**PROBLEM TO WORK ON:** Reproduce verbatim the lines of the data that begin with the line containing "Zagreb postaje partijanerski" and end with the line containing "Steve Aoki, jedan", including both of those lines.

┄┄┄┄┄┄┄┄┄┄┄┄┄┄┄┄┄┄┄┄

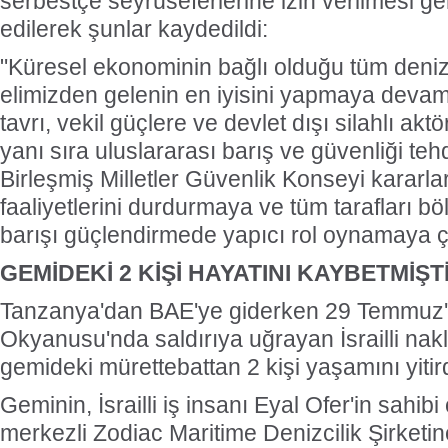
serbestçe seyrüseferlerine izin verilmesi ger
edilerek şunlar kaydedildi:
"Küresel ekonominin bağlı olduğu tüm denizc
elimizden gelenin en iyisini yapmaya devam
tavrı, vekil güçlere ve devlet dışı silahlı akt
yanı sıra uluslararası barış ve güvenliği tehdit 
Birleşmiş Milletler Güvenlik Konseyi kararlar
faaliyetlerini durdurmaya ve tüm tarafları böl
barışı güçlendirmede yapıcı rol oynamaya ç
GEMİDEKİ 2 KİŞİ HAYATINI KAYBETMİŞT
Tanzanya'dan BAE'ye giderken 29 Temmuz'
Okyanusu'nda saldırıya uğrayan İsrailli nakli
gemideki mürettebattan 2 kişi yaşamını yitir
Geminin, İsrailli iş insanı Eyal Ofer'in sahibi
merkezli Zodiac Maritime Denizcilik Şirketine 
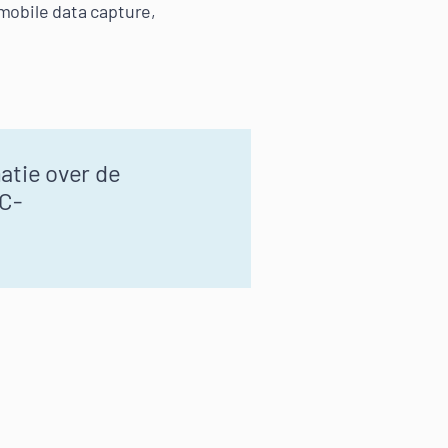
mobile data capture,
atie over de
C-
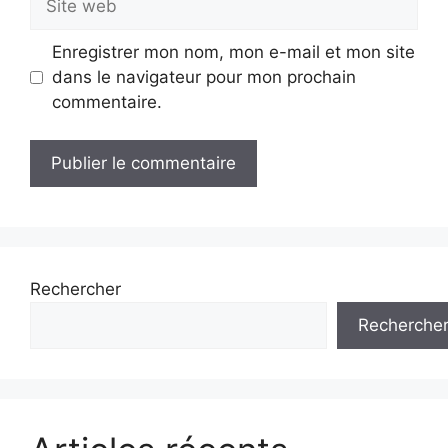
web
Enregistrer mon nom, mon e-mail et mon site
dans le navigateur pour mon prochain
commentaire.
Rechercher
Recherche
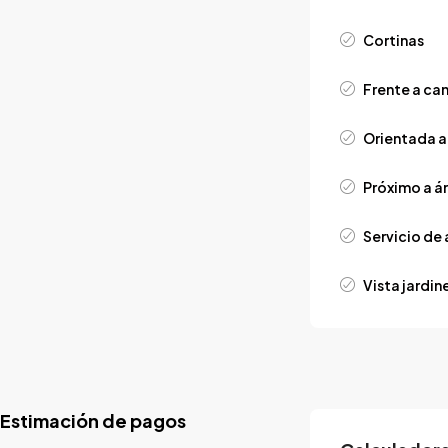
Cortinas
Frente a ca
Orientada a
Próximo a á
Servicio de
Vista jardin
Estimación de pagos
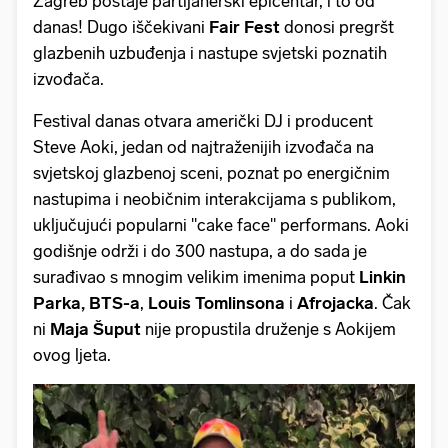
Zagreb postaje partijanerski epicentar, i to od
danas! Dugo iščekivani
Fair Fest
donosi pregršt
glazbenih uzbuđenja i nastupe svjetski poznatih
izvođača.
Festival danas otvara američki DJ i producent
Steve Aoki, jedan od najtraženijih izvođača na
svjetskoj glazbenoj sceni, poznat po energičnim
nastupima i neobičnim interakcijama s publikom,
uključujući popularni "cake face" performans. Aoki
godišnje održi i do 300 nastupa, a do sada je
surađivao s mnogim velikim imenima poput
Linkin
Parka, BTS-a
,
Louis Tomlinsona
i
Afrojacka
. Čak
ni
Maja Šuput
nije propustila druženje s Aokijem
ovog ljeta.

┄┄┄┄┄┄┄┄┄┄┄┄┄┄┄┄┄┄┄┄

**WRITTEN RESPONSE:**
Zagreb postaje partijanerski epicentar, i to od
danas! Dugo iščekivani
Fair Fest
donosi pregršt
glazbenih uzbuđenja i nastupe svjetski poznatih
izvođača.
Festival danas otvara američki DJ i producent
Steve Aoki, jedan od najtraženijih izvođača na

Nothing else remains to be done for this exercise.